The entire defense establishment is currently living through the consequences of this ‘turbocharging,’ where the very speed of military action accelerates the technological obsolescence of legacy systems. The resilience of this AI-enabled warfighting posture—dependent on proprietary code and subject to the ethical shifts of private corporate boards—is now the subject of intense, often unseen, deliberation across global capitals. The legacy systems are fading, and the future of armed force is being coded in real-time, under fire, with profound implications for global stability.
The strategic advantage is clear: faster detection, more precise targeting, reduced personnel exposure, and improved coordination across domains—land, sea, air, space, and cyber. In practice, however, it introduces a new layer of ambiguity as the line between decision support and decision execution begins to blur.
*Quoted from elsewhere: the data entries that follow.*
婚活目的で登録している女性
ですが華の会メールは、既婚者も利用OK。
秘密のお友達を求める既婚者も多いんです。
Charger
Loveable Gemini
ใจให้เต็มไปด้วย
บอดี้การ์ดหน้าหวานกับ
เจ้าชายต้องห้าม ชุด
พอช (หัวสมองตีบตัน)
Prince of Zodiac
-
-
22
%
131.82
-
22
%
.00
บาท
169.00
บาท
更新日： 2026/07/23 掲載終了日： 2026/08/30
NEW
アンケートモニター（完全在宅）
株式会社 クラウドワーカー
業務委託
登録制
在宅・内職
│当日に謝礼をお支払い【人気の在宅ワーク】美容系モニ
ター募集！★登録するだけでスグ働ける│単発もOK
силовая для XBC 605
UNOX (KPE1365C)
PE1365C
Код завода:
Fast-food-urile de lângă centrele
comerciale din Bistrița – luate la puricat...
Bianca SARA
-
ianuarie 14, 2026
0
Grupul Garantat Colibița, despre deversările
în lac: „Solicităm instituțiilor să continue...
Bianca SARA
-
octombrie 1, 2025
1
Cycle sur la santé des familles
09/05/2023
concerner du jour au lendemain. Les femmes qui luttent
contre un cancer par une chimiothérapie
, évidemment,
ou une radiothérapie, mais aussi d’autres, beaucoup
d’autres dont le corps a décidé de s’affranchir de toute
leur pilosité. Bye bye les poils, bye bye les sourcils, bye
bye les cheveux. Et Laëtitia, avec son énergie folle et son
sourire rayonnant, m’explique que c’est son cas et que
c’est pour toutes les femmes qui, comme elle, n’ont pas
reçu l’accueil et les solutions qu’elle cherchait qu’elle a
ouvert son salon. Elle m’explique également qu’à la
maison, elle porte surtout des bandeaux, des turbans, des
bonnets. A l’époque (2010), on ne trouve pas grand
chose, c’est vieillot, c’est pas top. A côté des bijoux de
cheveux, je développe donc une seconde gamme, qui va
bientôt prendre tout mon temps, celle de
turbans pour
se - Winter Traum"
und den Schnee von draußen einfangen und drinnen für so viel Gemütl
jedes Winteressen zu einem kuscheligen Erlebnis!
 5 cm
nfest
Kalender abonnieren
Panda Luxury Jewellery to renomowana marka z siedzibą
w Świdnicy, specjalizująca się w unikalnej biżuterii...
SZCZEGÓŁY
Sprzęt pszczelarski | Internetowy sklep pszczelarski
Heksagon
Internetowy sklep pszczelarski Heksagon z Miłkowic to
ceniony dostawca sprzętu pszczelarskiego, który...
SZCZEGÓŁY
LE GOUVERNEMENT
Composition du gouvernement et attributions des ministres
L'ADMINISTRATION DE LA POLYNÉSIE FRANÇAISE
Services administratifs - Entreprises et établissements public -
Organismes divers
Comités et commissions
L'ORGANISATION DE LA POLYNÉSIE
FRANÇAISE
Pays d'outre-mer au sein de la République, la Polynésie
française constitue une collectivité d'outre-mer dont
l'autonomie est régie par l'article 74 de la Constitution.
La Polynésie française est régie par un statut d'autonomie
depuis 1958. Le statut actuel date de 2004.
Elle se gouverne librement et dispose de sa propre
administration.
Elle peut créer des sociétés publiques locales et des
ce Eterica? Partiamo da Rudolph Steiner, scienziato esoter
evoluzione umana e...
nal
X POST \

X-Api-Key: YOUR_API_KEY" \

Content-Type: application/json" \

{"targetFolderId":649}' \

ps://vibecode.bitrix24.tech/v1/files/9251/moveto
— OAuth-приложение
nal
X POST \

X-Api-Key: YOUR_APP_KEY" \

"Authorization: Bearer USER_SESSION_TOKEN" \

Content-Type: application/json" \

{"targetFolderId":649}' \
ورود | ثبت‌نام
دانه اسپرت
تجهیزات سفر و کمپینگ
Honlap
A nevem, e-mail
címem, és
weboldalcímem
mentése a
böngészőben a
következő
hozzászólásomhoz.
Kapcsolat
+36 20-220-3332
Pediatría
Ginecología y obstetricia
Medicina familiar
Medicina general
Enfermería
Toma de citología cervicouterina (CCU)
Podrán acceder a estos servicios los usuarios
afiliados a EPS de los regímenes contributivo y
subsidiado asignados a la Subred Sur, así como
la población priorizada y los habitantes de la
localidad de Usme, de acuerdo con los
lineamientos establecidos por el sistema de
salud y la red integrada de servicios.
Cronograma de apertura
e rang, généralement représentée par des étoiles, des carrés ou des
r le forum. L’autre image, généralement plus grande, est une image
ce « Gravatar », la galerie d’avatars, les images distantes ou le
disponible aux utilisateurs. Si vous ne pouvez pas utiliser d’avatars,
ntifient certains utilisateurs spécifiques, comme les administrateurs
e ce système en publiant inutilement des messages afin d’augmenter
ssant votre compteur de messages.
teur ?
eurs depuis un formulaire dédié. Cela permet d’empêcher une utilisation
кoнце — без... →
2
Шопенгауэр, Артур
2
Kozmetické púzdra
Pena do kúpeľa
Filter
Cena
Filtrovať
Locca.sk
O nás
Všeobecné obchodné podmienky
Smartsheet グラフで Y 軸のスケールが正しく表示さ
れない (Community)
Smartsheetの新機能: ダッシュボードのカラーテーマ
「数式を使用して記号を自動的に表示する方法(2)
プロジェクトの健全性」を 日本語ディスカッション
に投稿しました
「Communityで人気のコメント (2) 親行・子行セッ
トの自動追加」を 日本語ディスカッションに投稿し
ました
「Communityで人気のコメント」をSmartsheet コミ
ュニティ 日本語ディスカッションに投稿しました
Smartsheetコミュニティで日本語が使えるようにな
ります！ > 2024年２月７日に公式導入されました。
The economic ripples are already substantial. With the Strait of Hormuz experiencing severe disruption and the IMF warning that a prolonged conflict could impact global energy prices, market sentiments, growth, and inflation, the conflict’s technological intensity is directly translating into global economic pressure. Furthermore, reports have emerged of the U.S. drafting regulations to restrict AI chip shipments globally without Washington’s approval, signaling that control over the foundational hardware of this AI arms race is becoming a central tool of geopolitical competition. The conflict in Iran is not just a regional war; it is the live, high-stakes demonstration of the AI Century’s primary competitive dynamic.